▶ PROBLEM DESCRIPTION: Copy the lines from the one with "tropas napoleónicas" to the one with "recuerda la" in the items below, substituting "cobre" for "bronce" and keeping everything else the same.

------ INPUT

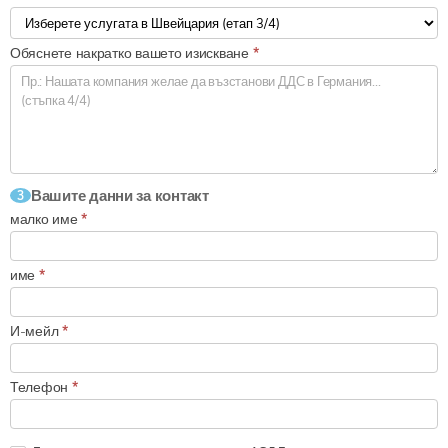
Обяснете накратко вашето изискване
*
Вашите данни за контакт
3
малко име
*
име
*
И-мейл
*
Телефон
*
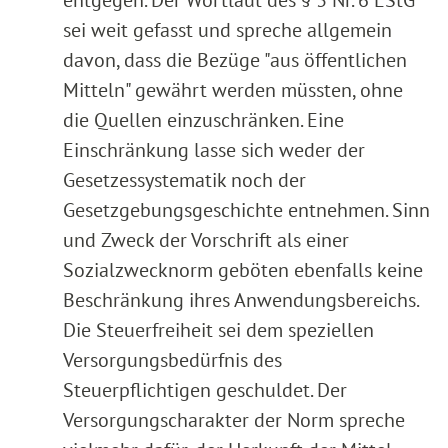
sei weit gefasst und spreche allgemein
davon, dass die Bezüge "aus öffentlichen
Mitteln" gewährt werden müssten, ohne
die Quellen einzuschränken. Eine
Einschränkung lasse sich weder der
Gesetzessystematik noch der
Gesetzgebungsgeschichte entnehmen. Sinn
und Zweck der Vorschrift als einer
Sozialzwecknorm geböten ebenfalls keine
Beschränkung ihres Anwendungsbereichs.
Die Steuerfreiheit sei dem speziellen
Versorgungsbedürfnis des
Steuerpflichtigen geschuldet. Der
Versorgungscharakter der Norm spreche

------------
------ INPUT

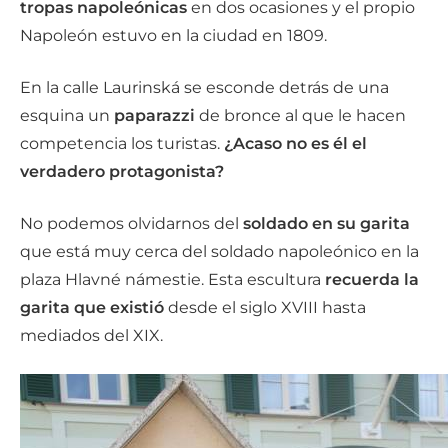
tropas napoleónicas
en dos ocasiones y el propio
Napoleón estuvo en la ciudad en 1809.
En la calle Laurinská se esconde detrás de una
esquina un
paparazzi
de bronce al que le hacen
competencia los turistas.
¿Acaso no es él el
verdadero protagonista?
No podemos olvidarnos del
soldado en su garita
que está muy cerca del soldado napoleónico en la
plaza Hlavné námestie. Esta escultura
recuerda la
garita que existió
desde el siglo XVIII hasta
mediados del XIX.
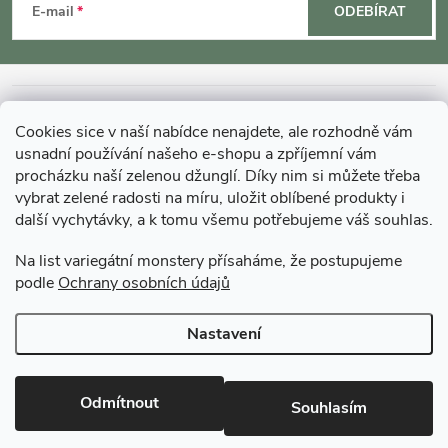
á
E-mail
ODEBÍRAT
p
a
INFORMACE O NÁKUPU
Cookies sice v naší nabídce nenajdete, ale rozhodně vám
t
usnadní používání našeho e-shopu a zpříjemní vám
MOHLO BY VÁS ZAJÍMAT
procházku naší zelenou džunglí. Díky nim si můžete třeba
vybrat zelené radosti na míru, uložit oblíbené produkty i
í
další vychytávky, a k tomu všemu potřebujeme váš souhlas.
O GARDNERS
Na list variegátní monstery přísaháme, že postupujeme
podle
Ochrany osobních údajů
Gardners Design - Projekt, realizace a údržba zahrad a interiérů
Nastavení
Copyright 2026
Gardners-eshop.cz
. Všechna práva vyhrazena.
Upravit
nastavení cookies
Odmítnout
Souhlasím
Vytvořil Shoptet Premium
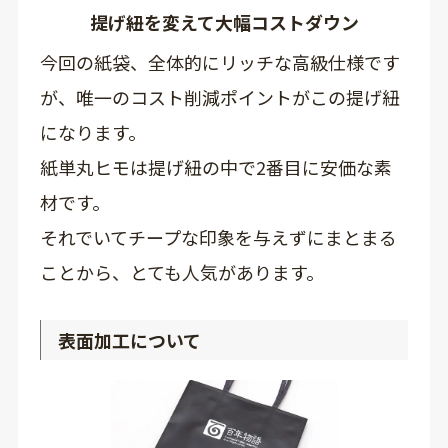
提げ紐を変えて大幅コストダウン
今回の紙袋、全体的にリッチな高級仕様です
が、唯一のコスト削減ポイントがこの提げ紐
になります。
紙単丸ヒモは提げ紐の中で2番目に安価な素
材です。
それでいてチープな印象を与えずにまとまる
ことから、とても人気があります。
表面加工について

------------

▶ ANSWER FOR THE TASK:
tropas napoleónicas
en dos ocasiones y el propio
Napoleón estuvo en la ciudad en 1809.
En la calle Laurinská se esconde detrás de una
esquina un
paparazzi
de cobre al que le hacen
competencia los turistas.
¿Acaso no es él el
verdadero protagonista?
No podemos olvidarnos del
soldado en su garita
que está muy cerca del soldado napoleónico en la
plaza Hlavné námestie. Esta escultura
recuerda la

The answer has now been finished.